- About this exercise -
Nothing but the pictures may be dropped; the rest of the listing is to be written out exactly.

- Data -
'''

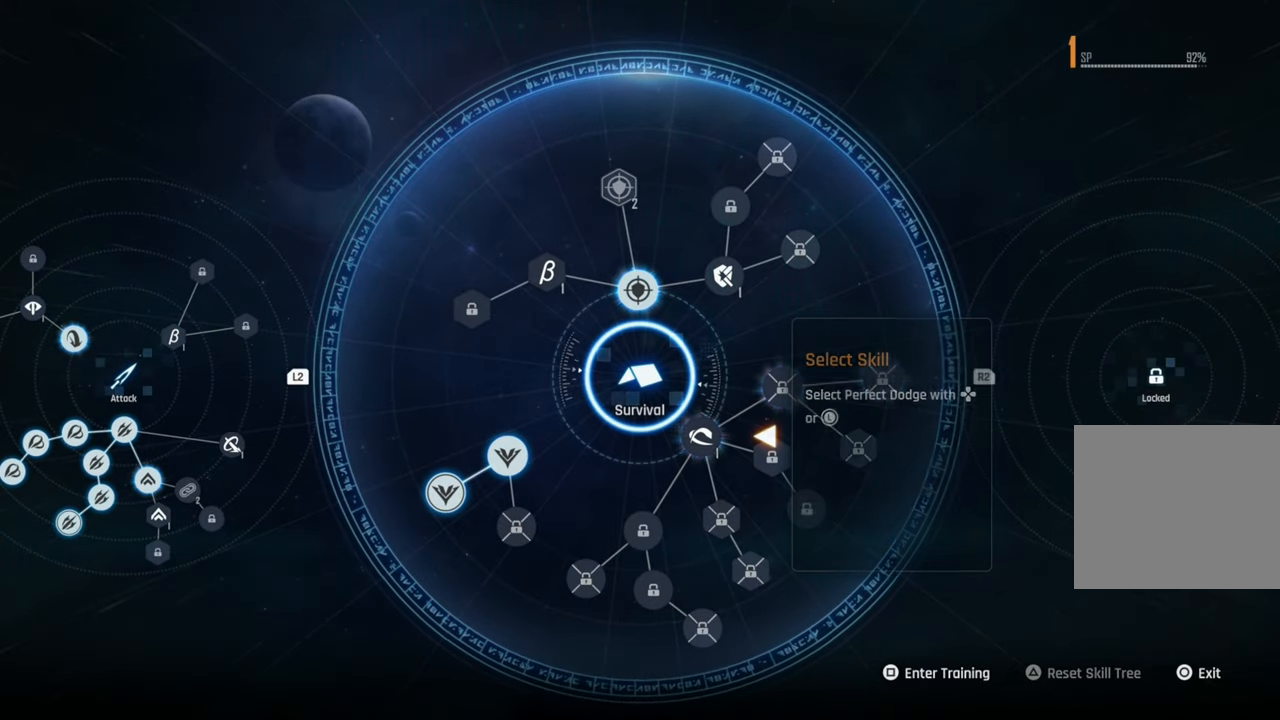
{"buttons": [], "left_stick": "center", "right_stick": "center", "events": [[267, "left_stick", "down-right"], [400, "left_stick", "center"]]}
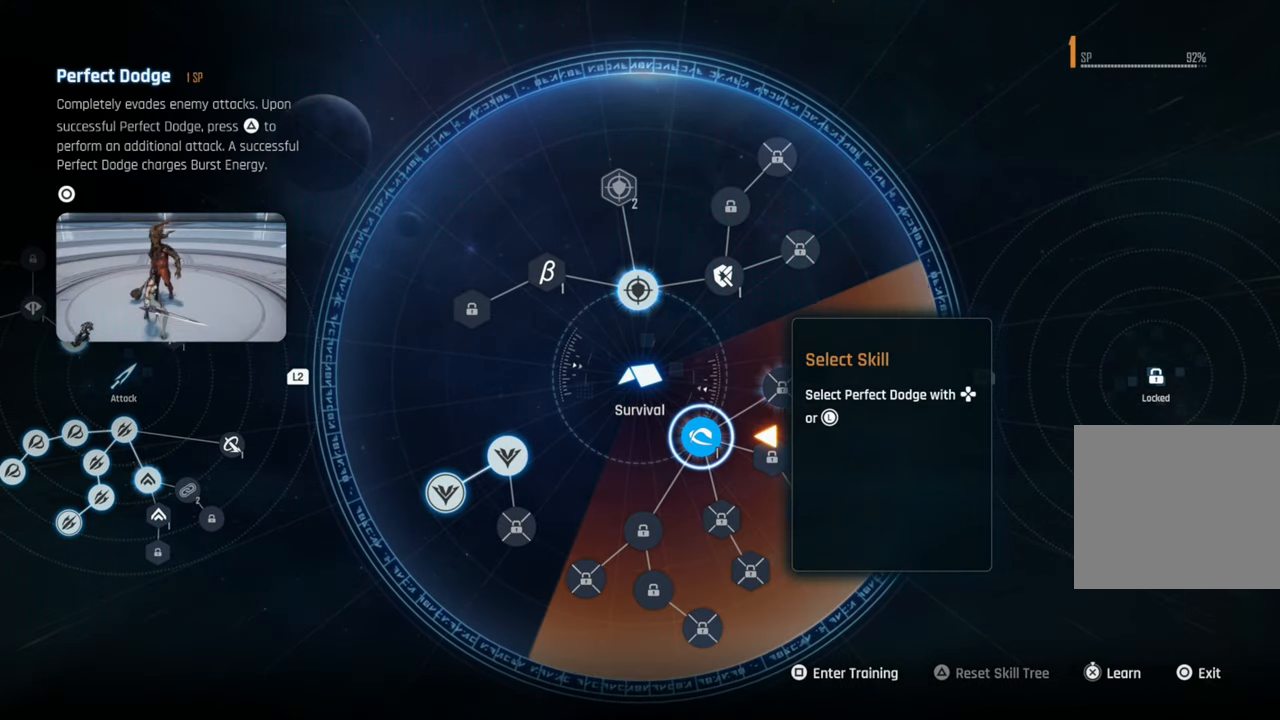
{"buttons": [], "left_stick": "center", "right_stick": "center", "events": [[167, "CROSS", "down"], [317, "CROSS", "up"]]}
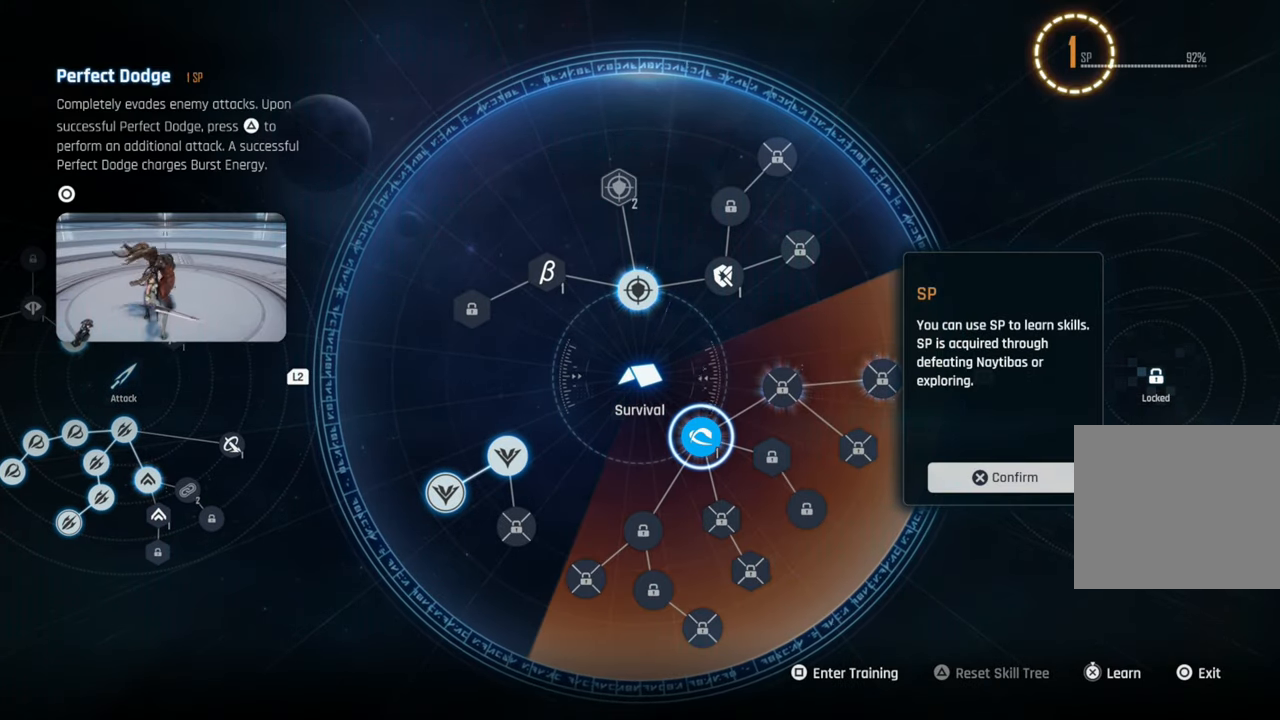
{"buttons": [], "left_stick": "center", "right_stick": "center", "events": [[100, "CROSS", "down"], [484, "CROSS", "up"]]}
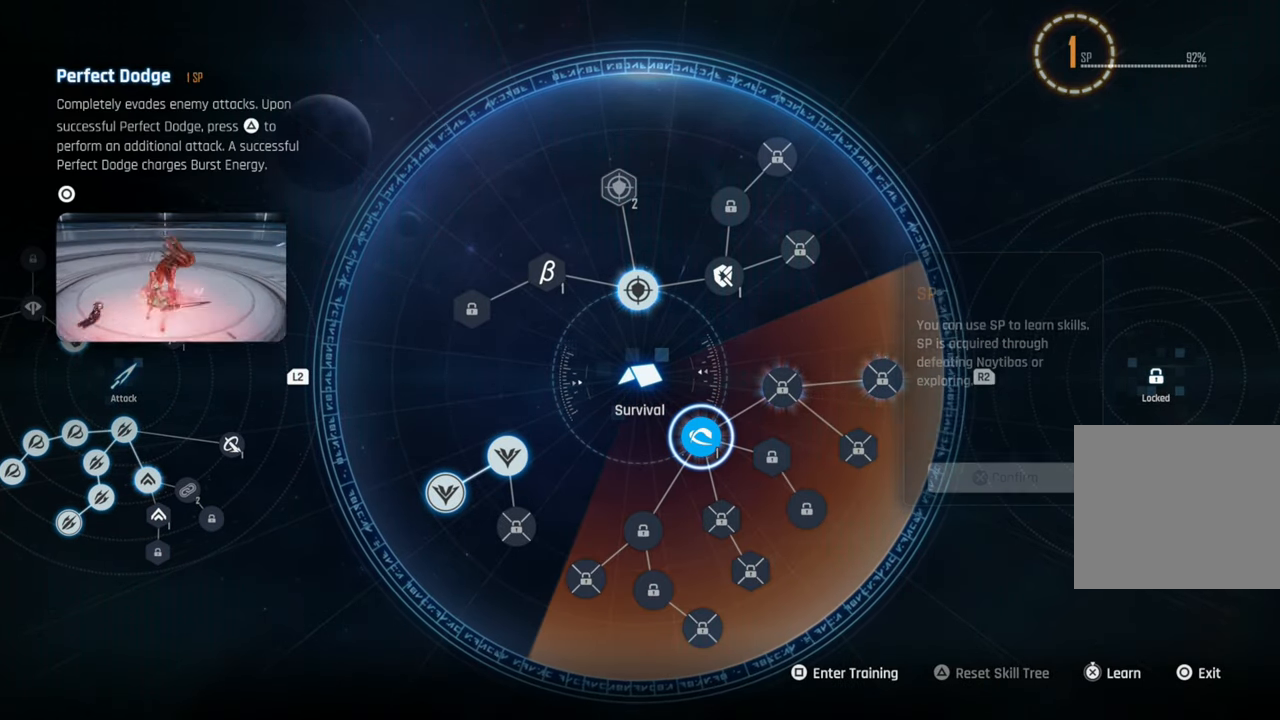
{"buttons": ["CROSS"], "left_stick": "center", "right_stick": "center", "events": [[84, "CROSS", "down"]]}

'''

- Response box -
{"buttons": [], "left_stick": "center", "right_stick": "center", "events": [[267, "left_stick", "down-right"], [400, "left_stick", "center"]]}
{"buttons": [], "left_stick": "center", "right_stick": "center", "events": [[167, "CROSS", "down"], [317, "CROSS", "up"]]}
{"buttons": [], "left_stick": "center", "right_stick": "center", "events": [[100, "CROSS", "down"], [484, "CROSS", "up"]]}
{"buttons": ["CROSS"], "left_stick": "center", "right_stick": "center", "events": [[84, "CROSS", "down"]]}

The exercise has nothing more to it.